(Saved entries)

◇ ◇ ◇ ◇ ◇ ◇ ◇

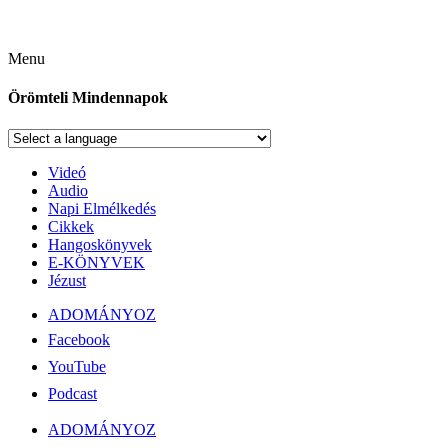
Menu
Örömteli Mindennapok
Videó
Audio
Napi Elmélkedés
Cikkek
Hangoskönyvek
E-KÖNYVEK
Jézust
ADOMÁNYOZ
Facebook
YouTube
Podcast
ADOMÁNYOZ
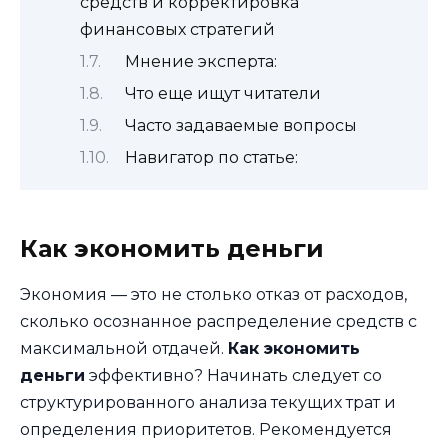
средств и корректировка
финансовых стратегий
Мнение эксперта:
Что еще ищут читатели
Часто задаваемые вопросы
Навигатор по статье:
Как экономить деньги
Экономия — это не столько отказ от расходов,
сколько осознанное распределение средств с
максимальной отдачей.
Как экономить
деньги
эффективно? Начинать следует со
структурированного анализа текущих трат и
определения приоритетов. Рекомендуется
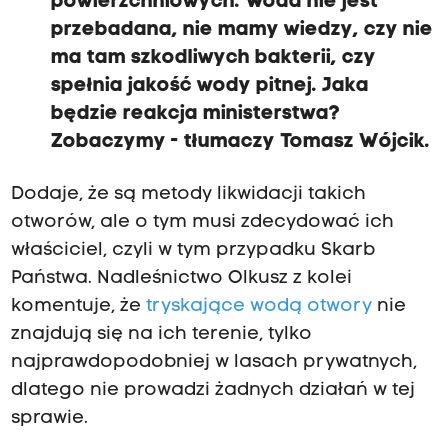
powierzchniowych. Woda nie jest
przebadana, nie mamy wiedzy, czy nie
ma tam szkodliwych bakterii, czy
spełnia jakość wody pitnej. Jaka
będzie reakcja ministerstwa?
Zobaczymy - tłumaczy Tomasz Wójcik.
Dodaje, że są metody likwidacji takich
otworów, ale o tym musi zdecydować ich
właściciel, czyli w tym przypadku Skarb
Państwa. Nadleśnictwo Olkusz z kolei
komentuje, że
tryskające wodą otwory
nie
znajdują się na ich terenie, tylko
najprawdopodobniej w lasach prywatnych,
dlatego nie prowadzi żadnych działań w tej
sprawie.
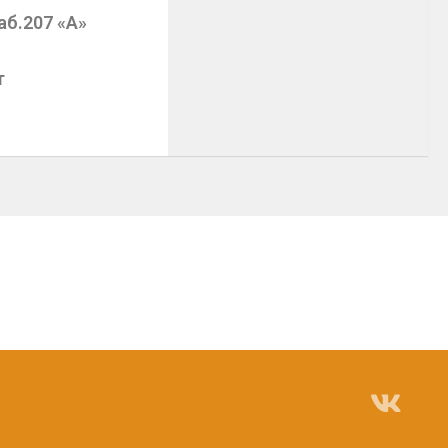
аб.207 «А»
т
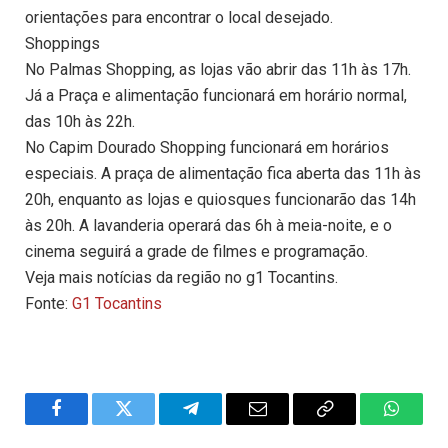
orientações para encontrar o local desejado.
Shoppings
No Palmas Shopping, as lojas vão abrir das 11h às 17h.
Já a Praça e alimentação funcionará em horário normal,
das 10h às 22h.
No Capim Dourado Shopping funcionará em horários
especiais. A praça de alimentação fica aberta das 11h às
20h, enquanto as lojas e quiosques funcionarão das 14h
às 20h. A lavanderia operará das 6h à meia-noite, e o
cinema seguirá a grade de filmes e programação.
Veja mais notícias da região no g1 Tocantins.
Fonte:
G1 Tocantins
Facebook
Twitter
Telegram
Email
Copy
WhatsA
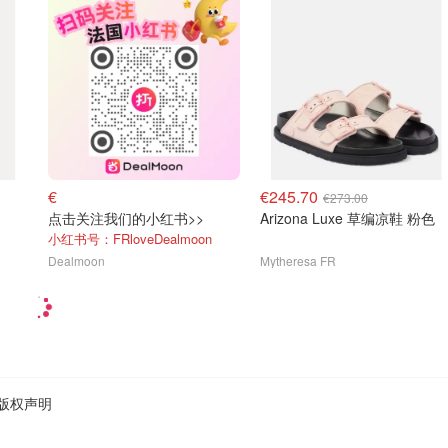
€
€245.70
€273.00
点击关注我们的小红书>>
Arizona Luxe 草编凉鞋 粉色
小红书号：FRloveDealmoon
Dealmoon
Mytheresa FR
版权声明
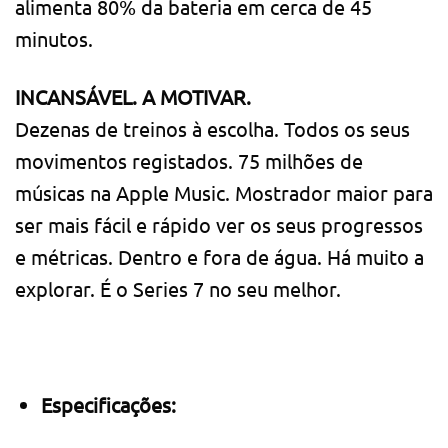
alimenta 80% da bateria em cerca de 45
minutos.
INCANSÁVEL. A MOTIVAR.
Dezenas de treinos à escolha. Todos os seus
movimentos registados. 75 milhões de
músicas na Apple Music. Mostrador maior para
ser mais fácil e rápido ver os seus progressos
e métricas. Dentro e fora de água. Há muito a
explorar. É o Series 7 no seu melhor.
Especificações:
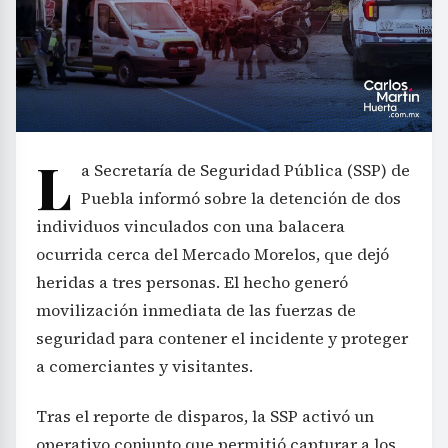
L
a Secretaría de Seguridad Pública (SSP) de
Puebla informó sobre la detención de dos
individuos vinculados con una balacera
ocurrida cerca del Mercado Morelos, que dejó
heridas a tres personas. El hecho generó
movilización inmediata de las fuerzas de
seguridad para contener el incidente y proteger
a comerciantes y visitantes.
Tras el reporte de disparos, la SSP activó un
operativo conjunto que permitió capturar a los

◇ ◇ ◇ ◇ ◇ ◇ ◇

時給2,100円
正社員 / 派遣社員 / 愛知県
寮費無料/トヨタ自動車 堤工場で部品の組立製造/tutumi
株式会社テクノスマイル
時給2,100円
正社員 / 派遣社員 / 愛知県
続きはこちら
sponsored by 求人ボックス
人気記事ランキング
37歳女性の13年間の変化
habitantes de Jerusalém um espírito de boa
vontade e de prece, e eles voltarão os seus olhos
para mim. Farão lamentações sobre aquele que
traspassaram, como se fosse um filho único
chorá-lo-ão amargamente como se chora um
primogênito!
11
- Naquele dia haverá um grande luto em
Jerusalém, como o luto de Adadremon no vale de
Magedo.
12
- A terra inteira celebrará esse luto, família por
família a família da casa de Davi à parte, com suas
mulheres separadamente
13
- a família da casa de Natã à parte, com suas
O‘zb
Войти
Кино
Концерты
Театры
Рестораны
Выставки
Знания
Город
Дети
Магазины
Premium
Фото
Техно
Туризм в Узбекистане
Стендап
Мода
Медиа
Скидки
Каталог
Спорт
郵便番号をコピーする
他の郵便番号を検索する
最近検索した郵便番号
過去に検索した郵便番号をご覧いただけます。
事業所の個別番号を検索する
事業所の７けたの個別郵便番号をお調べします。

◇ ◇ ◇ ◇ ◇ ◇ ◇

* Job
Reproduce every line above that contains the string "mais".

* Result of this exercise
Veja mais notícias da região no g1 Tocantins.
ser mais fácil e rápido ver os seus progressos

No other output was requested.